By contrast, on Solaris generally you were stuck with what you got from SunOracle and probably didn't have source or the ability to hack your own modifications in... and there was great business case for them to create a single tooling from the outset.
Unfortunately it will be years before myself and many others get to use BPF on our production systems as we have to run an "enterprise" distribution like RHEL or god forbid SLES. But yes it certainly is good to see steps being made in this direction.

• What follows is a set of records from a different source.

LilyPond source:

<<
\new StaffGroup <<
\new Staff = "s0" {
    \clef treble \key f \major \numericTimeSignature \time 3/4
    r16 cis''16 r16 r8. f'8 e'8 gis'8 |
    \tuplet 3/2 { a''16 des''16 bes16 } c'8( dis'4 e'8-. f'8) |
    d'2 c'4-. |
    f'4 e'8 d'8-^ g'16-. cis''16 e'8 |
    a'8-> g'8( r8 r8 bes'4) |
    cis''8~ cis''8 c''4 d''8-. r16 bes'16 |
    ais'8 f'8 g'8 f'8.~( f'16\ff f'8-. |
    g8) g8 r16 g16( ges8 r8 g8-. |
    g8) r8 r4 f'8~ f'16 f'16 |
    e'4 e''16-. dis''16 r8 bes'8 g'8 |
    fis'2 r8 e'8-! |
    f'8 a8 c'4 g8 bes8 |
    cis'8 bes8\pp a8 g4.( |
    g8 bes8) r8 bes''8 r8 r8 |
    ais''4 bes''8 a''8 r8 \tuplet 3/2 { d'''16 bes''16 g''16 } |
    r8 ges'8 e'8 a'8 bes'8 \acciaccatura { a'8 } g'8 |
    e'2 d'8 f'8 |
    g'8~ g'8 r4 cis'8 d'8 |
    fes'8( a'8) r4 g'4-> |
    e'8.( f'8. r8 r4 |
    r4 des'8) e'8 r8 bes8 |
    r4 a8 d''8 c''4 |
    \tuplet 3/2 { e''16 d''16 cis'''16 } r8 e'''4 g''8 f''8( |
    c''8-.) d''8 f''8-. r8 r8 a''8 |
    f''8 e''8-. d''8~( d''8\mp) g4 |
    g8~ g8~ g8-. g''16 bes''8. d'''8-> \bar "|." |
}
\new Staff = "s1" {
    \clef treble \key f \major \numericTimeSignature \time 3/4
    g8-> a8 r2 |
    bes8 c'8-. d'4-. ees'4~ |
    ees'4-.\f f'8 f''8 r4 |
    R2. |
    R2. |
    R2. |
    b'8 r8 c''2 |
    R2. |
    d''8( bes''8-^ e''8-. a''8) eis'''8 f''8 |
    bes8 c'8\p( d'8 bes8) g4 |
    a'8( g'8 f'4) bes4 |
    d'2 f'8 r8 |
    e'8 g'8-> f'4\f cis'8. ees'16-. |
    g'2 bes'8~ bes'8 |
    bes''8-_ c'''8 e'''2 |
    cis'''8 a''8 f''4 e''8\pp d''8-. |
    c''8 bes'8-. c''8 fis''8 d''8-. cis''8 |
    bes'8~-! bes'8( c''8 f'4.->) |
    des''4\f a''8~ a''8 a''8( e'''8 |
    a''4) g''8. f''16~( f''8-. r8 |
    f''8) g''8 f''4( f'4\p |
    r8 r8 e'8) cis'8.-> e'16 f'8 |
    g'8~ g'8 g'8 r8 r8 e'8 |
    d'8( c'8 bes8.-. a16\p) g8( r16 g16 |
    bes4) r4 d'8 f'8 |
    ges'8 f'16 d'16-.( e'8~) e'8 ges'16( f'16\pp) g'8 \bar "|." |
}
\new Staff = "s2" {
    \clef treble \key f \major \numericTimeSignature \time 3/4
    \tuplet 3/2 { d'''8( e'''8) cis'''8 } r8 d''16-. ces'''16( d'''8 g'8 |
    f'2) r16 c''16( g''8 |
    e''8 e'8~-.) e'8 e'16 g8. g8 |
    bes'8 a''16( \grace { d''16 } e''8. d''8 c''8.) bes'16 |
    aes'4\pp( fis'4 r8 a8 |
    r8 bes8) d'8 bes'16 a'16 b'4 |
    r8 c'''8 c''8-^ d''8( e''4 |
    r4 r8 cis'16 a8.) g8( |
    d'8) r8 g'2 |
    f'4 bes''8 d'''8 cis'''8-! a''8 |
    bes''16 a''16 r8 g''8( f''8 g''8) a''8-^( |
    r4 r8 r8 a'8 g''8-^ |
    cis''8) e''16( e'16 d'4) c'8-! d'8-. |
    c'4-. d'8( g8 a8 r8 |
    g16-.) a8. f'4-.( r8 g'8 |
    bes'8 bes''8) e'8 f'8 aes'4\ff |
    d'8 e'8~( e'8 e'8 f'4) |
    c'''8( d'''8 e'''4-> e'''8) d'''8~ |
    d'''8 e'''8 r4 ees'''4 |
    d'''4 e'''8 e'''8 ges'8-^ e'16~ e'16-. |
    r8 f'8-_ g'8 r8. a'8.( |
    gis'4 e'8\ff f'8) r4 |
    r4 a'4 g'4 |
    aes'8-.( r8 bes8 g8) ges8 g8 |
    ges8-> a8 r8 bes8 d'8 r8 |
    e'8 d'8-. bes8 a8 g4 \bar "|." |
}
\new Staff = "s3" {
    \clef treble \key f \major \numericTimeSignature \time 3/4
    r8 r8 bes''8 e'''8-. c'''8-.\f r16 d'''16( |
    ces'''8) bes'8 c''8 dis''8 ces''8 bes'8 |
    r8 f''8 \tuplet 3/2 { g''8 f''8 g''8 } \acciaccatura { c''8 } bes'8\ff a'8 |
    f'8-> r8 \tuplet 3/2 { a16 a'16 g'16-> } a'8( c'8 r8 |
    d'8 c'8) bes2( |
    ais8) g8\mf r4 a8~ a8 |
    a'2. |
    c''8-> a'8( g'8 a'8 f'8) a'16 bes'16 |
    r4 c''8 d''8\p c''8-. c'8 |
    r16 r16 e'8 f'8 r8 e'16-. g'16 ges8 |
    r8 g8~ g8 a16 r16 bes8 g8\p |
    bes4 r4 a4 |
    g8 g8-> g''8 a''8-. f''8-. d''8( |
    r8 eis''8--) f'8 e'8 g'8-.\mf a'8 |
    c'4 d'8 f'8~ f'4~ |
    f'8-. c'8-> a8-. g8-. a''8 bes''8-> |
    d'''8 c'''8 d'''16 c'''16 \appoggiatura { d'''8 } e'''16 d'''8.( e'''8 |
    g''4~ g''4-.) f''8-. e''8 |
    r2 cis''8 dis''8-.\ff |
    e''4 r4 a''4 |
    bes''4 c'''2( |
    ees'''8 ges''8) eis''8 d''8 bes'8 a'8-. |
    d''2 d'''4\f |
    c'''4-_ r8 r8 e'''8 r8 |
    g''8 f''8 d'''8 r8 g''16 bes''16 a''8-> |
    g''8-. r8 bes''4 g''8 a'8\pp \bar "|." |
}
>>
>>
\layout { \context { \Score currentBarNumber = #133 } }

On slide 28, the presentation asks "What is 'Speculative Tracing'?" It's unclear if that's a rhetorical question, but just to answer it here: speculative tracing is a DTrace facility that allows for data to be traced speculatively, and only committed to the trace buffer if and when some other (later) condition is met.[2] My original inspiration for this was a case that we had back in the day at Sun on the Performance and Application Engineering (PAE) team, when Yufei Zhu (now at Facebook) described a case she had in which one out of every 10,000 mmap()'s was failing with EINVAL -- and it was really tough to use DTrace when she was only interested in its output 0.01% of the time. For Yufei's (motivating) example, speculative tracing offered a way of capturing all of the necessary data on every mmap request, but only emitting that data when the entire operation was found to have failed. Speculative tracing is one of those you-don't-need-it-until-you-need-it features of DTrace (to which I would certainly add anonymous tracing) -- but when you need it, it's a lifesaver, and I have it used it as recently as last week to nail a particularly nasty bug that very much needed it.[3]